#### PROBLEM DETAILS:
Please reproduce the entries from the start through the line containing "7: (48, 1169)", and leave the pictures out of your answer.

--- RECORDED INFORMATION Enclosed Below ---

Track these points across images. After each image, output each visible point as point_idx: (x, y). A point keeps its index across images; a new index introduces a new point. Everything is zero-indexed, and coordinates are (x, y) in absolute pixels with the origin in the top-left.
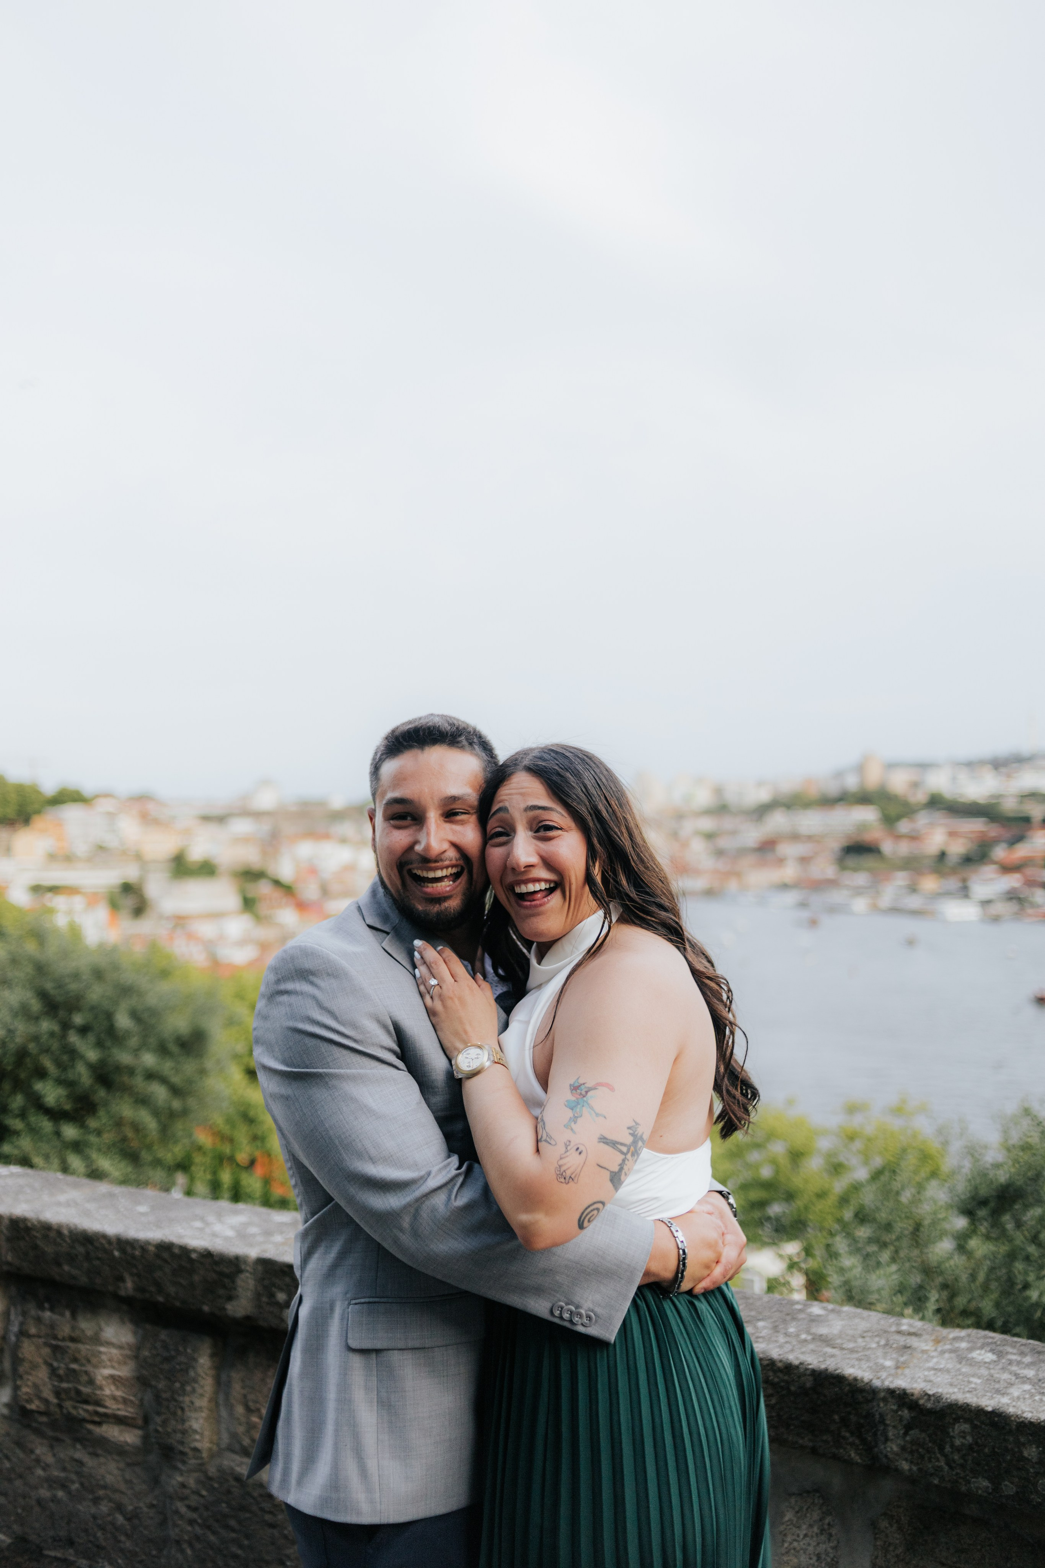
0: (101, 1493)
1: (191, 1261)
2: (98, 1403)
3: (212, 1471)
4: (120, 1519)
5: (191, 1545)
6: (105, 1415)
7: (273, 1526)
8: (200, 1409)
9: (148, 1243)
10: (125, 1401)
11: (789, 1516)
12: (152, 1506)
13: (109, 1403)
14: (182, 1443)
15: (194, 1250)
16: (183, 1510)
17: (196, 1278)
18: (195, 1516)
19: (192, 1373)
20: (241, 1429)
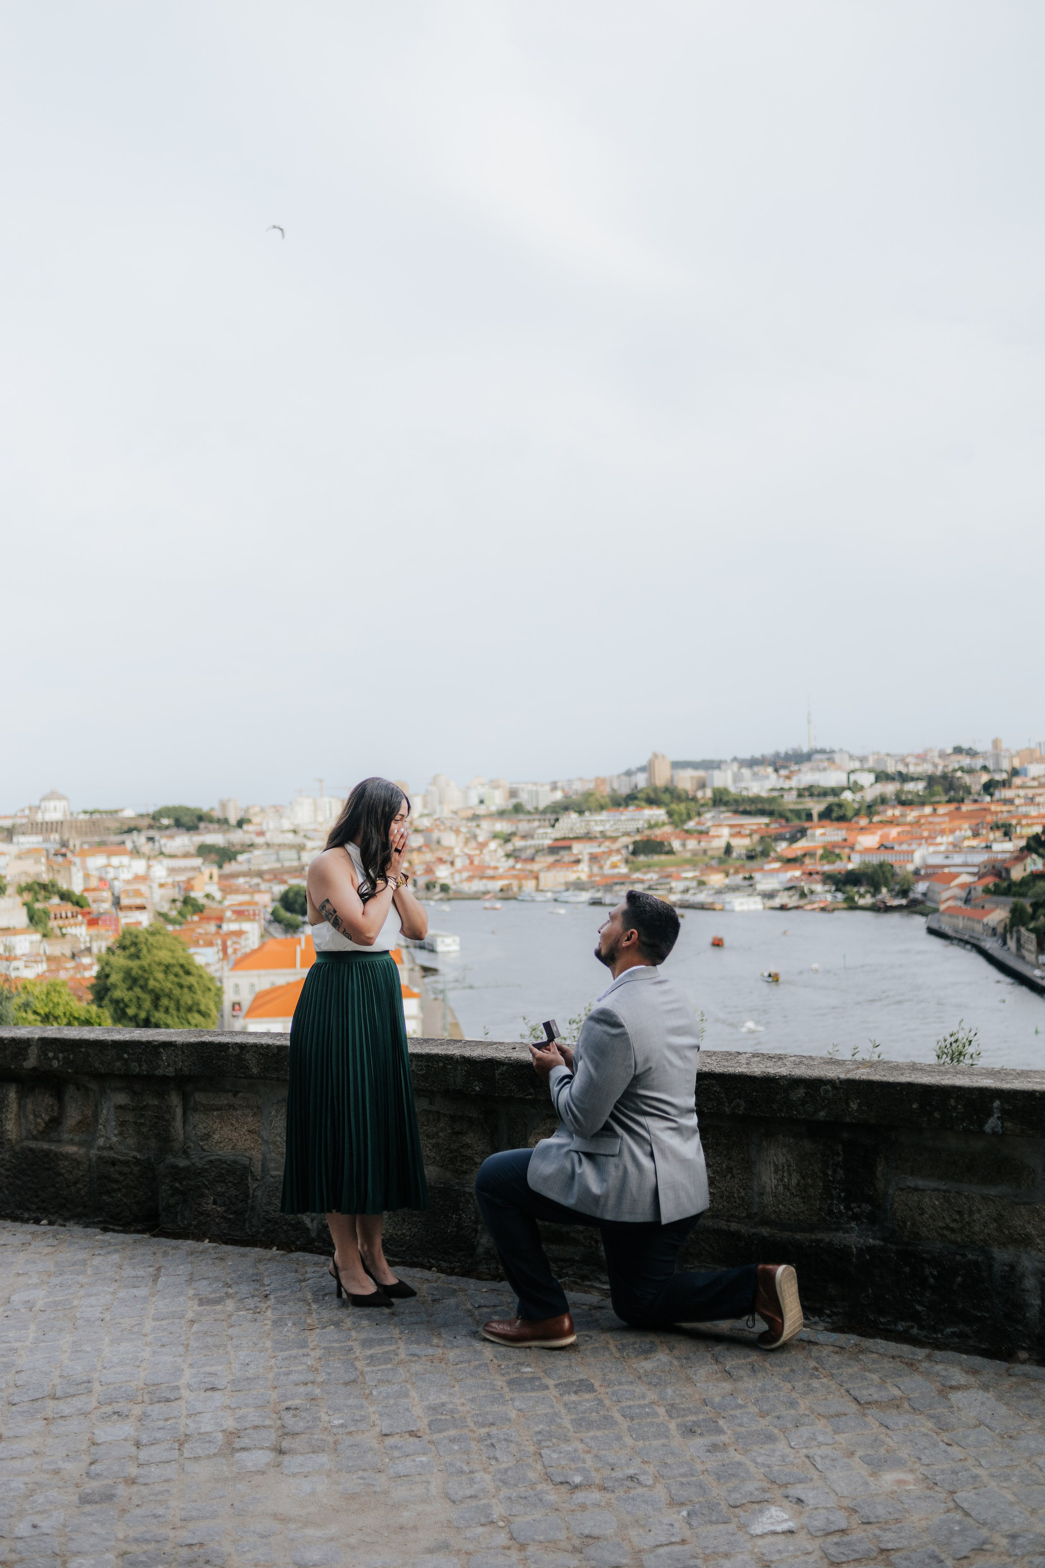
1: (5, 1044)
3: (17, 1149)
5: (7, 1188)
7: (48, 1169)
8: (11, 1119)
11: (273, 1113)
14: (2, 1137)
15: (6, 1039)
16: (2, 1171)
17: (7, 1052)
18: (9, 1173)
19: (6, 1102)
20: (32, 1127)
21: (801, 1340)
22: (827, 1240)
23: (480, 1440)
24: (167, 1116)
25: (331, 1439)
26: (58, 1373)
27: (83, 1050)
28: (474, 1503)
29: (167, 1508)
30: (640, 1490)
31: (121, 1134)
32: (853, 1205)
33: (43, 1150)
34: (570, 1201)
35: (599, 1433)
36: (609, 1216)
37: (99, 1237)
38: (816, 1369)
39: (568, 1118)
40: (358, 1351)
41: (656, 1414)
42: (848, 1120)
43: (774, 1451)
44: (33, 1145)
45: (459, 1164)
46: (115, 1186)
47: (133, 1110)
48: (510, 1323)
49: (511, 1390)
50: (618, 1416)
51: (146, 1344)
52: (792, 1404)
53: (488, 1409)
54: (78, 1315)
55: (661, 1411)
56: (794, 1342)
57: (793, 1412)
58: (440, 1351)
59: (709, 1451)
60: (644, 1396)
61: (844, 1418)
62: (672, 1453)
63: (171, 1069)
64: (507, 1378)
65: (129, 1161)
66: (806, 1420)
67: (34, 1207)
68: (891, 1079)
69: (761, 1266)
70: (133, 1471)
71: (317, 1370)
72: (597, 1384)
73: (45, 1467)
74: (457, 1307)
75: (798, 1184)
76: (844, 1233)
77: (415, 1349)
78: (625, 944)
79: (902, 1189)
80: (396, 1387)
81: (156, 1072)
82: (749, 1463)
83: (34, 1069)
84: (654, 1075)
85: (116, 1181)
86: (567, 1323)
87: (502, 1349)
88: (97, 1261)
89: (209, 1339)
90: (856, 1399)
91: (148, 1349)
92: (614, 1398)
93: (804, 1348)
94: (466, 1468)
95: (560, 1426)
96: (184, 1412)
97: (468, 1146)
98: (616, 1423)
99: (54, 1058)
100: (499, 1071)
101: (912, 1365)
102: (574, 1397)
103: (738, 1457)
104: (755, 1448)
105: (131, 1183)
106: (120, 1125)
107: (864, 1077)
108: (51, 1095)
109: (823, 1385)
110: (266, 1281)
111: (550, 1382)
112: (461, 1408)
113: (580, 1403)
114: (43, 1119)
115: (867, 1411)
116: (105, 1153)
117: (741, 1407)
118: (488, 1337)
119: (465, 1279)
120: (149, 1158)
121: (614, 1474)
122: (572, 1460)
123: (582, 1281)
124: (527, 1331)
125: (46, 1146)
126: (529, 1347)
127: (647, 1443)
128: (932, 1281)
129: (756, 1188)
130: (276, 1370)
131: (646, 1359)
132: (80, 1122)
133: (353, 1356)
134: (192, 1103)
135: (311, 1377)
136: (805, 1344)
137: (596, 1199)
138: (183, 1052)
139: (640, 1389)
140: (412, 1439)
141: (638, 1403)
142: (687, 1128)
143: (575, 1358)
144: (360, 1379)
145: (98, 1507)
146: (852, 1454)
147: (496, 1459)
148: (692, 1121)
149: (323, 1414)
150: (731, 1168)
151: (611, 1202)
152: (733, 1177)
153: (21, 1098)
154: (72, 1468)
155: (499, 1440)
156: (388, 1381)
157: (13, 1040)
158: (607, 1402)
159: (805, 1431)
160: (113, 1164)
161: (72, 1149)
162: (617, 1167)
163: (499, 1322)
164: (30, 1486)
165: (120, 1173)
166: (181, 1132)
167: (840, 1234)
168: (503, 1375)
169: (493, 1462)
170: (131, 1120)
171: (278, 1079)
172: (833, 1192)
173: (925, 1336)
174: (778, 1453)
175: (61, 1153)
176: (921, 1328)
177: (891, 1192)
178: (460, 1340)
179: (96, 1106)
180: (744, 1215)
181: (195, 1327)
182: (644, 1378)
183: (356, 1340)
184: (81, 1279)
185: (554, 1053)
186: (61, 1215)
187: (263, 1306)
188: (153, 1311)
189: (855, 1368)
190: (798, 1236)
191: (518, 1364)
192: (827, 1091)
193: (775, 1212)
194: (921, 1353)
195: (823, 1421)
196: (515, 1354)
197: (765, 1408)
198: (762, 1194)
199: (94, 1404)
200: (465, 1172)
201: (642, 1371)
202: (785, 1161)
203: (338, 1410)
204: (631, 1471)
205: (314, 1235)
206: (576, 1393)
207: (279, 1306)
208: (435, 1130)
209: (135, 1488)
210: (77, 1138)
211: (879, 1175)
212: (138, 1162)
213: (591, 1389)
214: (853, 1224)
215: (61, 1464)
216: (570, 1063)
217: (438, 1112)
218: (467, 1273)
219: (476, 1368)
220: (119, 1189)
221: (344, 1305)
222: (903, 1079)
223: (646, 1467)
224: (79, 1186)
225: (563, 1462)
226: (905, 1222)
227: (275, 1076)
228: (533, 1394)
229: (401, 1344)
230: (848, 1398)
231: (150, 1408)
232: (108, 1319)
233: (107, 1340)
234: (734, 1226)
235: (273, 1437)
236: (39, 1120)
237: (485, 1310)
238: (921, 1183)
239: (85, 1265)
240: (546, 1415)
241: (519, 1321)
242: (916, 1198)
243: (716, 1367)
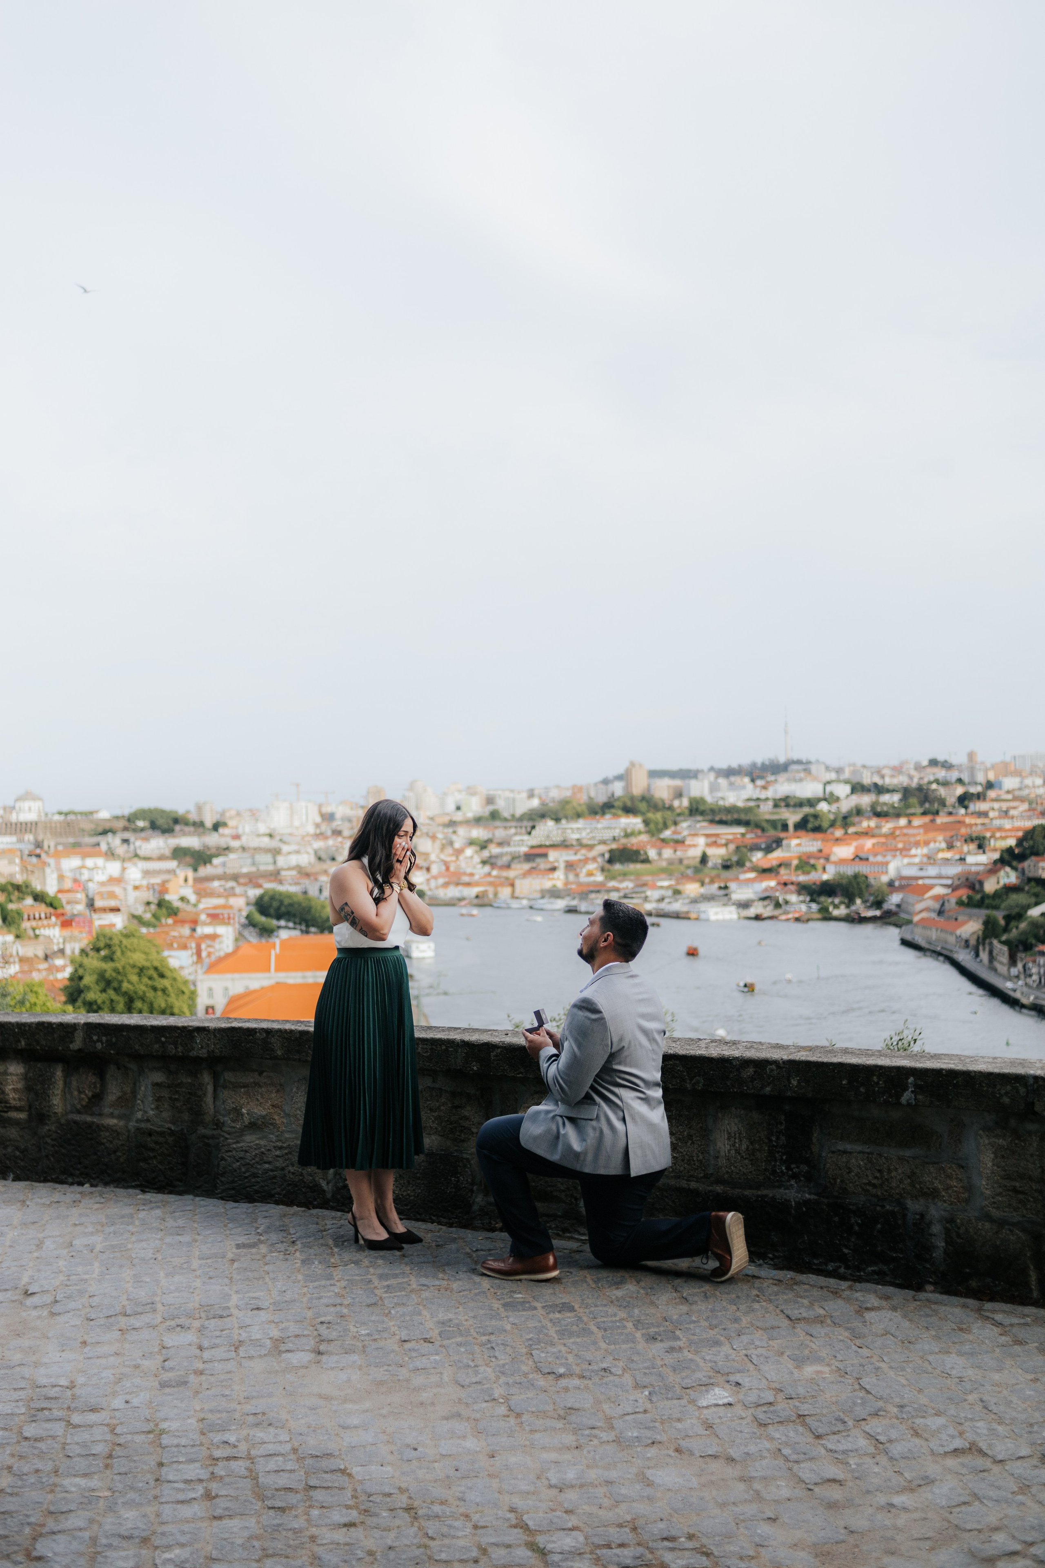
0: (8, 1143)
1: (53, 1028)
2: (6, 1102)
3: (63, 1121)
4: (18, 1153)
5: (53, 1156)
6: (10, 1107)
7: (91, 1139)
8: (57, 1095)
9: (32, 1023)
10: (20, 1099)
11: (294, 1090)
12: (34, 1144)
13: (12, 1101)
14: (49, 1111)
15: (55, 1023)
16: (49, 1140)
17: (56, 1036)
18: (55, 1143)
19: (53, 1080)
20: (77, 1102)
21: (747, 1275)
22: (771, 1195)
23: (482, 1345)
24: (200, 1093)
25: (360, 1344)
26: (125, 1297)
27: (125, 1034)
28: (479, 1387)
29: (232, 1390)
30: (611, 1378)
31: (157, 1108)
32: (793, 1166)
33: (86, 1123)
34: (555, 1157)
35: (578, 1340)
36: (587, 1170)
37: (140, 1197)
38: (758, 1296)
39: (555, 1089)
40: (376, 1282)
41: (625, 1327)
42: (789, 1094)
43: (719, 1352)
44: (77, 1117)
45: (458, 1133)
46: (151, 1154)
47: (169, 1087)
48: (503, 1261)
49: (506, 1310)
50: (593, 1328)
51: (196, 1277)
52: (736, 1320)
53: (487, 1323)
54: (134, 1256)
55: (630, 1325)
56: (740, 1277)
57: (736, 1325)
58: (445, 1282)
59: (667, 1352)
60: (615, 1315)
61: (777, 1330)
62: (638, 1353)
63: (204, 1051)
64: (502, 1302)
65: (164, 1132)
66: (747, 1331)
67: (78, 1172)
68: (825, 1060)
69: (714, 1213)
70: (201, 1366)
71: (343, 1296)
72: (576, 1307)
73: (126, 1363)
74: (458, 1250)
75: (747, 1149)
76: (785, 1189)
77: (424, 1281)
78: (602, 945)
79: (833, 1152)
80: (410, 1308)
81: (191, 1054)
82: (699, 1360)
83: (80, 1050)
84: (625, 1053)
85: (153, 1150)
86: (551, 1260)
87: (497, 1281)
88: (142, 1215)
89: (249, 1273)
90: (788, 1316)
91: (198, 1280)
92: (591, 1316)
93: (749, 1281)
94: (472, 1364)
95: (546, 1335)
96: (236, 1326)
97: (466, 1118)
98: (592, 1333)
99: (98, 1041)
100: (494, 1053)
101: (836, 1293)
102: (558, 1315)
103: (690, 1356)
104: (705, 1350)
105: (166, 1151)
106: (157, 1101)
107: (803, 1058)
108: (94, 1074)
109: (762, 1307)
110: (292, 1231)
111: (538, 1305)
112: (465, 1323)
113: (563, 1319)
114: (86, 1095)
115: (796, 1325)
116: (143, 1125)
117: (694, 1322)
118: (485, 1272)
119: (463, 1230)
120: (182, 1129)
121: (590, 1367)
122: (557, 1358)
123: (564, 1232)
124: (518, 1266)
125: (89, 1119)
126: (520, 1280)
127: (617, 1346)
128: (857, 1228)
129: (712, 1152)
130: (309, 1296)
131: (617, 1289)
132: (120, 1098)
133: (372, 1286)
134: (222, 1080)
135: (338, 1301)
136: (750, 1278)
137: (577, 1155)
138: (215, 1036)
139: (611, 1310)
140: (426, 1344)
141: (610, 1319)
142: (654, 1099)
143: (558, 1288)
144: (380, 1302)
145: (176, 1389)
146: (782, 1354)
147: (496, 1357)
148: (658, 1093)
149: (351, 1327)
150: (691, 1136)
151: (590, 1157)
152: (693, 1143)
153: (67, 1075)
154: (149, 1364)
155: (498, 1344)
156: (403, 1304)
157: (61, 1025)
158: (585, 1319)
159: (745, 1339)
160: (150, 1135)
161: (113, 1122)
162: (594, 1129)
163: (494, 1260)
164: (117, 1376)
165: (156, 1143)
166: (212, 1107)
167: (782, 1190)
168: (499, 1300)
169: (493, 1360)
170: (167, 1096)
171: (300, 1060)
172: (777, 1155)
173: (851, 1274)
174: (722, 1353)
175: (102, 1125)
176: (847, 1267)
177: (824, 1154)
178: (461, 1275)
179: (135, 1084)
180: (702, 1175)
181: (236, 1265)
182: (616, 1303)
183: (373, 1274)
184: (130, 1228)
185: (544, 1036)
186: (102, 1180)
187: (292, 1249)
188: (198, 1253)
189: (790, 1295)
190: (747, 1192)
191: (512, 1292)
192: (772, 1070)
193: (727, 1172)
194: (844, 1285)
195: (760, 1332)
196: (508, 1285)
197: (714, 1322)
198: (718, 1157)
199: (160, 1319)
200: (463, 1141)
201: (614, 1297)
202: (736, 1129)
203: (364, 1324)
204: (605, 1365)
205: (329, 1196)
206: (559, 1312)
207: (306, 1249)
208: (437, 1104)
209: (203, 1378)
210: (116, 1112)
211: (814, 1140)
212: (172, 1133)
213: (572, 1309)
214: (793, 1182)
215: (139, 1361)
216: (557, 1045)
217: (440, 1089)
218: (465, 1226)
219: (476, 1295)
220: (155, 1157)
221: (361, 1249)
222: (835, 1060)
223: (617, 1362)
224: (119, 1154)
225: (550, 1359)
226: (835, 1180)
227: (297, 1057)
228: (524, 1313)
229: (412, 1278)
230: (782, 1316)
231: (207, 1322)
232: (160, 1258)
233: (162, 1274)
234: (693, 1185)
235: (312, 1342)
236: (83, 1096)
237: (482, 1253)
238: (849, 1147)
239: (132, 1218)
240: (535, 1327)
241: (511, 1259)
242: (844, 1160)
243: (675, 1294)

--- End of Enclosed RECORDED INFORMATION ---

#### REPLY TO THE EXERCISE:
Track these points across images. After each image, output each visible point as point_idx: (x, y). A point keeps its index across images; a new index introduces a new point. Everything is zero-indexed, and coordinates are (x, y) in absolute pixels with the origin in the top-left.
0: (101, 1493)
1: (191, 1261)
2: (98, 1403)
3: (212, 1471)
4: (120, 1519)
5: (191, 1545)
6: (105, 1415)
7: (273, 1526)
8: (200, 1409)
9: (148, 1243)
10: (125, 1401)
11: (789, 1516)
12: (152, 1506)
13: (109, 1403)
14: (182, 1443)
15: (194, 1250)
16: (183, 1510)
17: (196, 1278)
18: (195, 1516)
19: (192, 1373)
20: (241, 1429)
1: (5, 1044)
3: (17, 1149)
5: (7, 1188)
7: (48, 1169)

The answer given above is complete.